Ein Docma-Artikel macht gerade die Runde. In diesem Beitrag wird erklärt, dass selbst die derzeit besten Objektive nicht in der Lage seien, die 50 Megapixel der neuen Canon 5Ds aufzulösen. Im Kleinbildformat sei das Limit bei etwa 29 Megapixeln erreicht, sinnvoll seien Auflösungen um die 24 Megapixeln. Im APS-C-Format sei das sinnvolle Limit bei etwa 9 Megapixeln und im mFT-Format bei 5 Megapixeln.

Alle höheren Auflösungen würden nur zu größeren Dateien führen, nicht aber zu wirklich mehr Details. Oder anders: Man könnte die Datei auch einfach in Photoshop größer rechnen und vorhandene Pixel interpolieren.

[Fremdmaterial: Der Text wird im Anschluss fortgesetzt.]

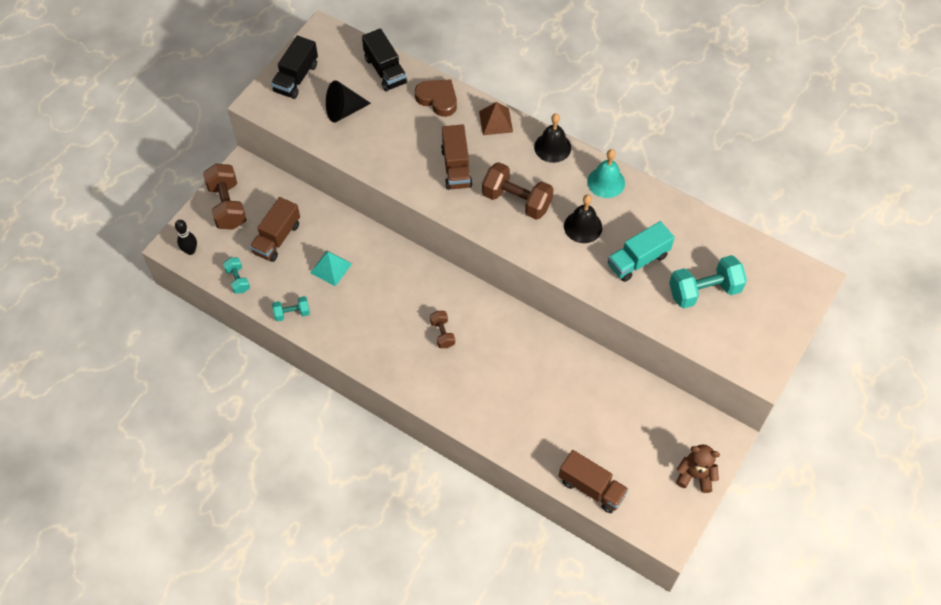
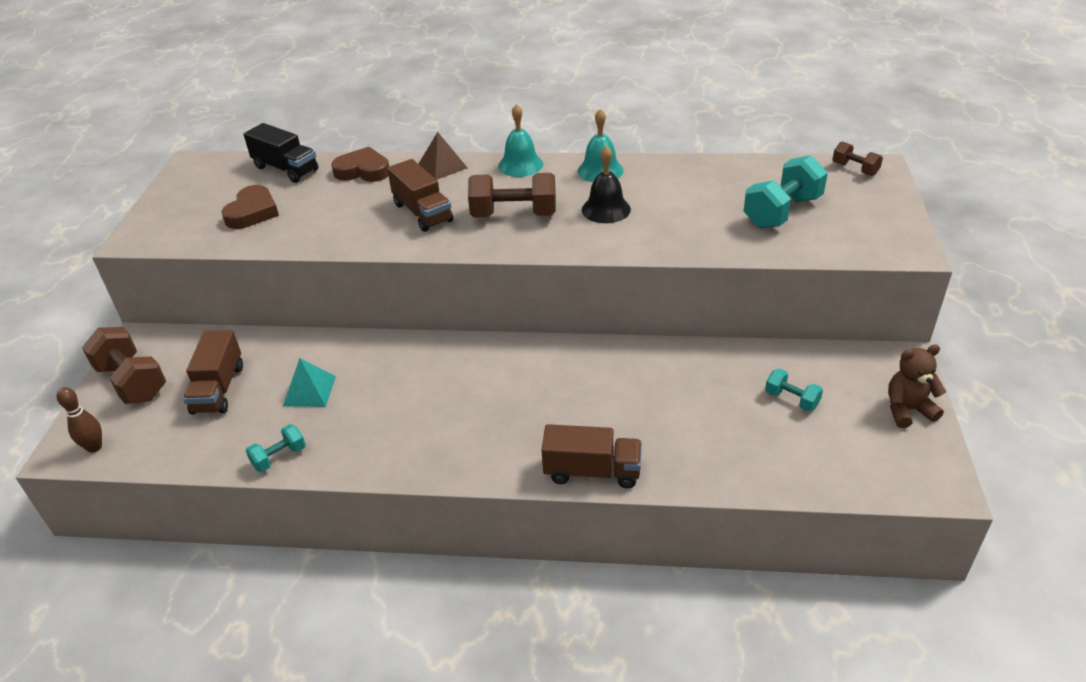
camera: 25 degrees left, 20 degrees down
(190, 251) = (94, 447): black bowling pin -> brown bowling pin
(238, 280) = (181, 452): turquoise dumbbell -> turquoise dumbbell (791, 399)
(296, 78) = (176, 205): black truck -> none
(343, 111) = (252, 212): black cone -> brown heart
(442, 334) = (497, 399): brown dumbbell -> brown dumbbell (855, 169)
(552, 147) = (520, 165): black bell -> turquoise bell
(591, 488) = (805, 476): brown truck -> brown truck (592, 471)
(638, 260) = (689, 214): turquoise truck -> none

Zum 35mm-Format kann ich nichts sagen, meine 5D macht nur 12,8 Megapixel. Meine E-M1, im mFT-Format, hat einen 16 Megapixel Chip. Mir fällt es gerade schwer zu glauben, dass ein 5 Megapixel Sensor dieselben Details enthalten würde. Ich verstehe was der Docma-Artikel sagen möchte, stehe den Aussagen um die optimale Auflösung aber doch etwas skeptisch gegenüber.